Source material:
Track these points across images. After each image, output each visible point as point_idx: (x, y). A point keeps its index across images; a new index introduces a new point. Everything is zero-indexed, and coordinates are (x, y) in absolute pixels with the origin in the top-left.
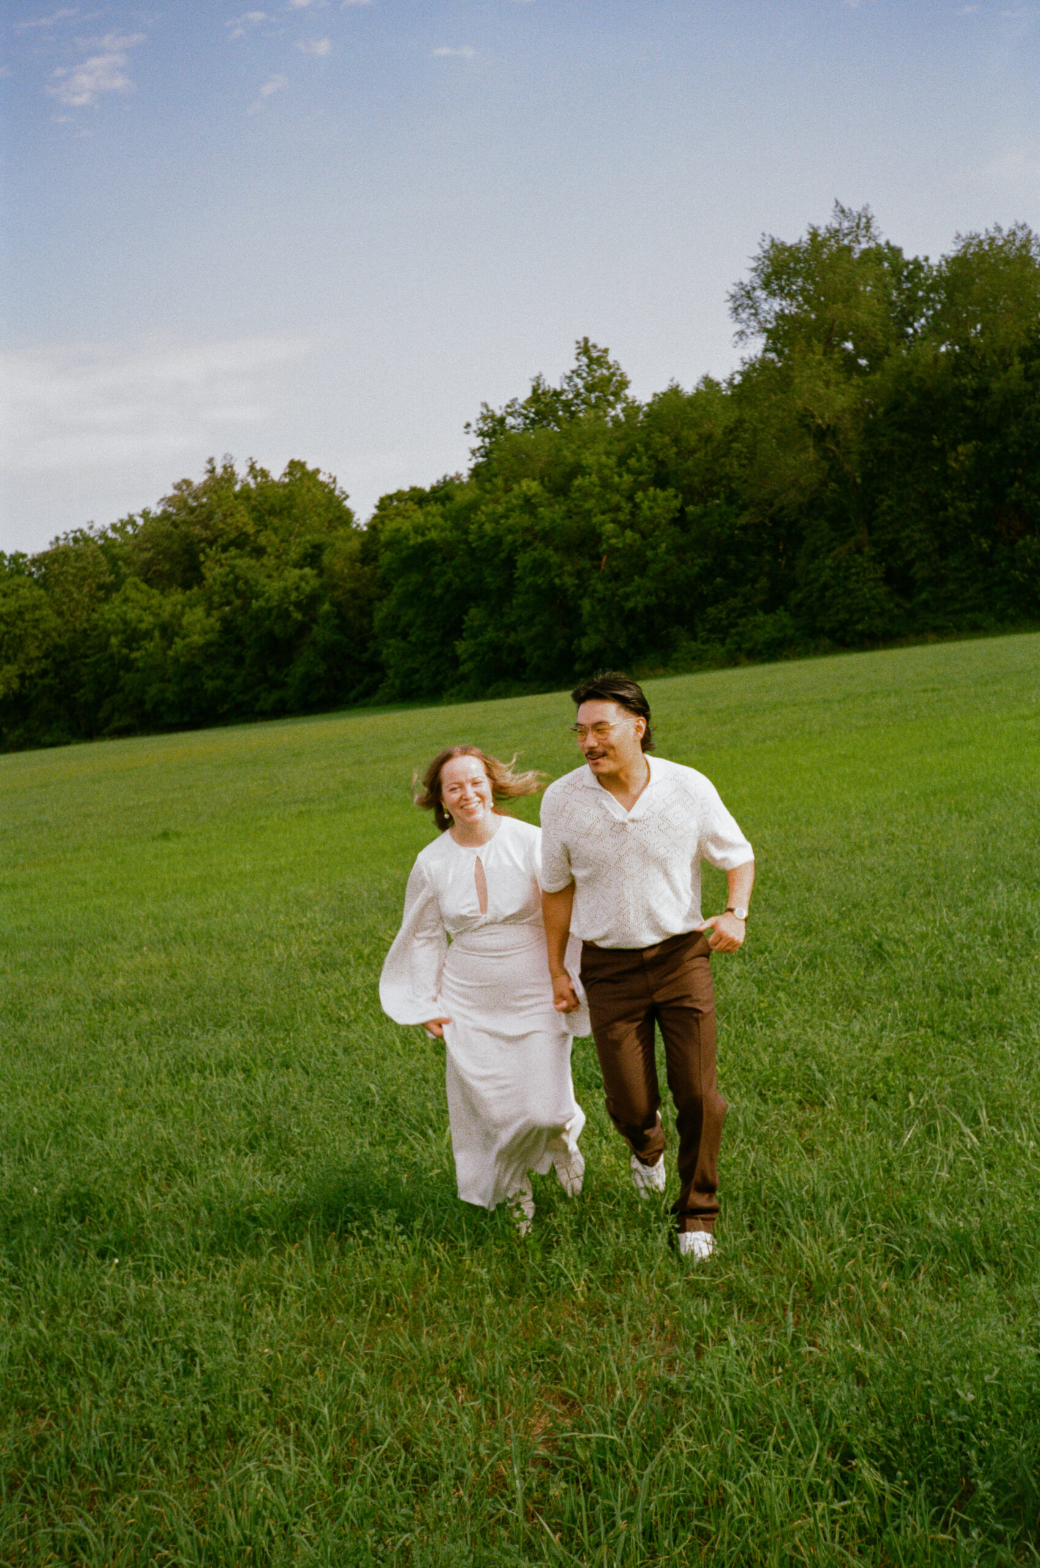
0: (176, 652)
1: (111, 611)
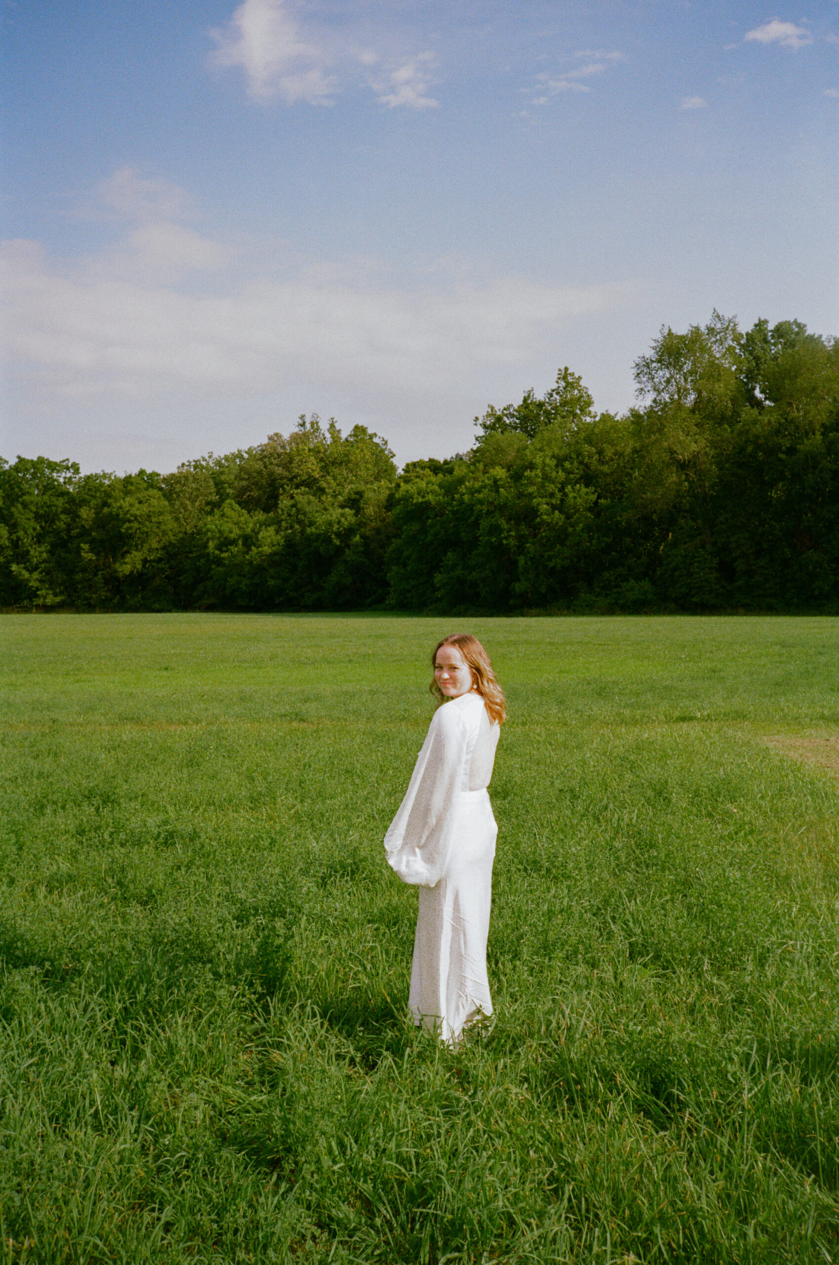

To do: Reproduce the entire listing above verbatim, omitting the pictures.

Finished task:
Track these points across images. After each image, output each visible point as point_idx: (x, y). A point keeps its index across images; a new index introduces a new point. Everything is zero-indexed, and coordinates are (x, y) in absolute pixels with the origin in the top-left.
0: (176, 652)
1: (111, 611)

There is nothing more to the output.